Parece-nos, por isso relevante esclarecer se efectivamente constitui entendimento do douto Acórdão o de que a ocorrência dos pressupostos do art.º 25.° n.° 2 al. a) CE com as do art.º 26.° n.° 12 CE e com as do art.º 23.° n.° 5 do CE. ou com as normas do PDM/Paços de Ferreira no entendimento de que parte da parcela 86.1 se possa classificar como “solo apto para a construção” assegura (ou não) o respeito, in casu, pelos princípios da igualdade e de justa indemnização-»
2. A recorrente B., S.A., não se pronunciou quanto ao pedido de aclaração.
3. Nos termos do disposto no artigo 669.º, n.º 1, alínea a), do Código de Processo Civil (CPC), aqui aplicável por força do artigo 69.º da Lei do Tribunal Constitucional (LTC), é facultado às partes o esclarecimento da sentença quando esta contenha obscuridades (por ser ininteligível o pensamento do julgador) ou ambiguidades (por comportar dois ou mais sentidos).
O pedido de esclarecimento não é, assim, o meio adequado para demonstrar divergência com os fundamentos da decisão ou para suscitar a necessidade de esta ser completada.
A ora requerente, ainda que adoptando uma retórica interrogativa, vem, na verdade, salientar o seu desacordo quanto aos fundamentos da decisão.
Assim, as pretensas interrogações, formuladas no final dos pontos 1. e 2. do requerimento sub judicio, constituem verdadeiras contestações do decidido no Acórdão quanto à questão prévia do conhecimento do objecto do recurso, sendo certo que em parte alguma se identifica uma qualquer obscuridade ou ambiguidade do acórdão sob aclaração.
Da mesma forma, os “esclarecimentos” pedidos nos pontos 3. 4. e 5. do requerimento reconduzem-se, mais uma vez, à alegação de supostas inconsistências ou insuficiências da fundamentação do acórdão, na parte em que apreciou a questão de constitucionalidade.
Ou seja, o requerente censura a decisão, não por esta não se lhe afigurar clara, mas porque, no seu entender, não foi encontrada a melhor solução para a questão de constitucionalidade.
Quanto à invocada contradição entre o acórdão recorrido e o despacho no qual se suscitou a questão prévia de eventual não conhecimento de parte do objecto do recurso, diga-se, antes do mais, que a recorrida, aqui requerente, parece ignorar a natureza e função de um despacho que se destina a ouvir previamente as partes sobre uma questão que o Tribunal irá decidir.

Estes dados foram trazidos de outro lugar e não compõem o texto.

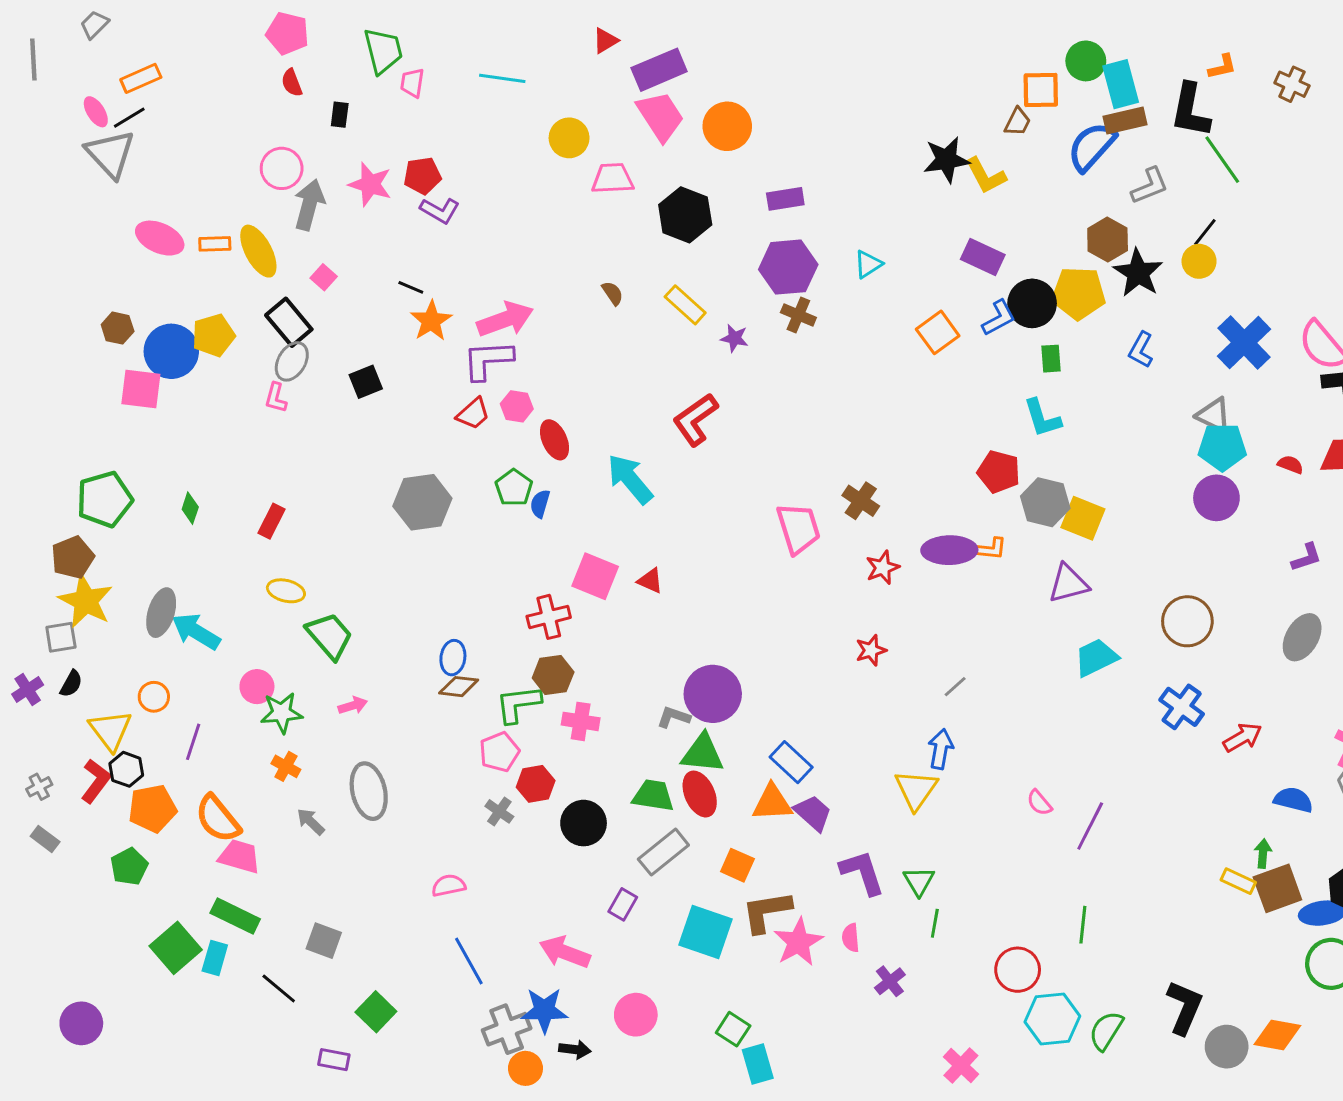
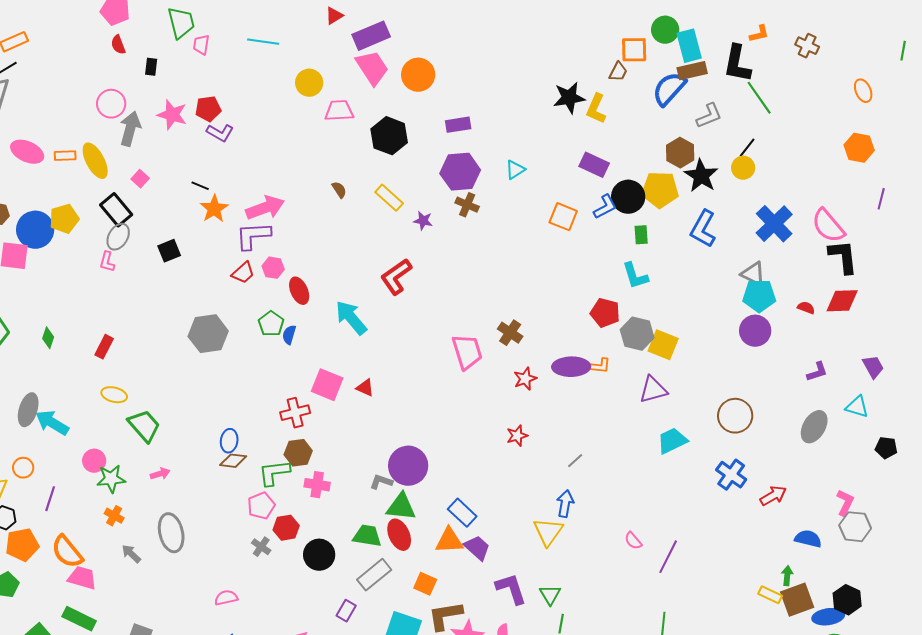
yellow L-shape: (986, 176) -> (596, 109), turned 52
orange square: (938, 332) -> (563, 217), turned -32
blue L-shape: (1141, 350) -> (703, 229), size x1.5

Importa salientar, por outro lado, que o pedido de aclaração apenas pode fundamentar-se numa contradição entre os termos da própria decisão aclaranda, não podendo ser considerados quaisquer elementos externos a esta. Ora, quanto à questão levantada dubitativamente pelo referido despacho, o acórdão dá-lhe uma resposta perfeitamente clara e unívoca, ao escrever-se: «É razão determinante da decisão [a decisão recorrida], no seu todo, um critério normativo adoptado por interpretação daquela norma, não se confirmando, assim, a hipótese de dualidade de fundamentos, suscitada no despacho em referência».

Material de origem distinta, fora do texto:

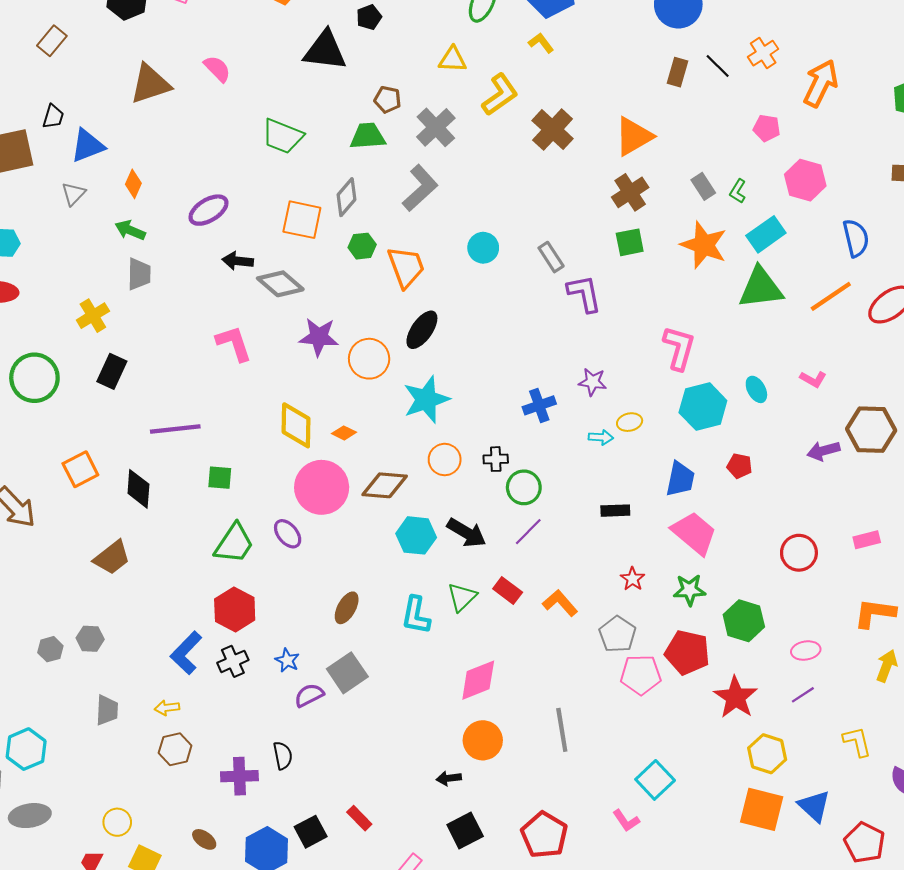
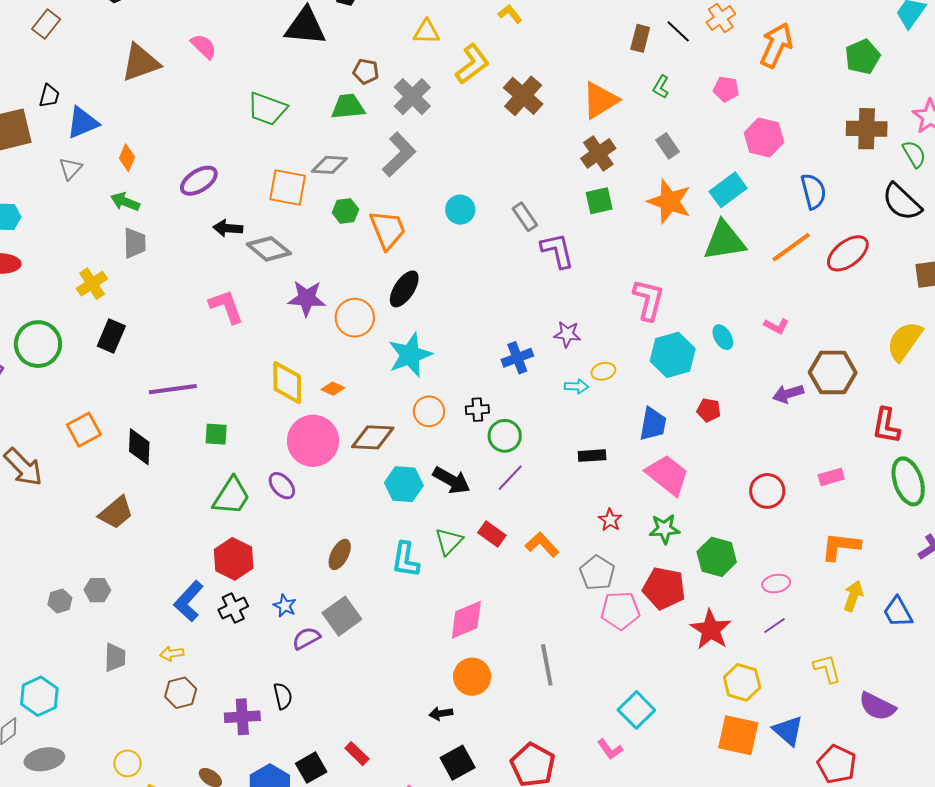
green L-shape: (738, 191) -> (661, 87), moved
gray diamond: (346, 197) -> (329, 165), turned 54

Quanto ao mais, resta dizer que, atento o padrão do destinatário normal, o acórdão aclarando não se afigura ambíguo ou obscuro em qualquer dos seus trechos.
4. Pelo exposto, decide-se indeferir o pedido de aclaração.
Custas pela requerente, fixando-se a taxa de justiça em 15 (quinze) unidades de conta.
Lisboa, 3 de Março de 2011.- Joaquim de Sousa Ribeiro – Catarina Sarmento e Castro – João Cura Mariano – Rui Manuel Moura Ramos.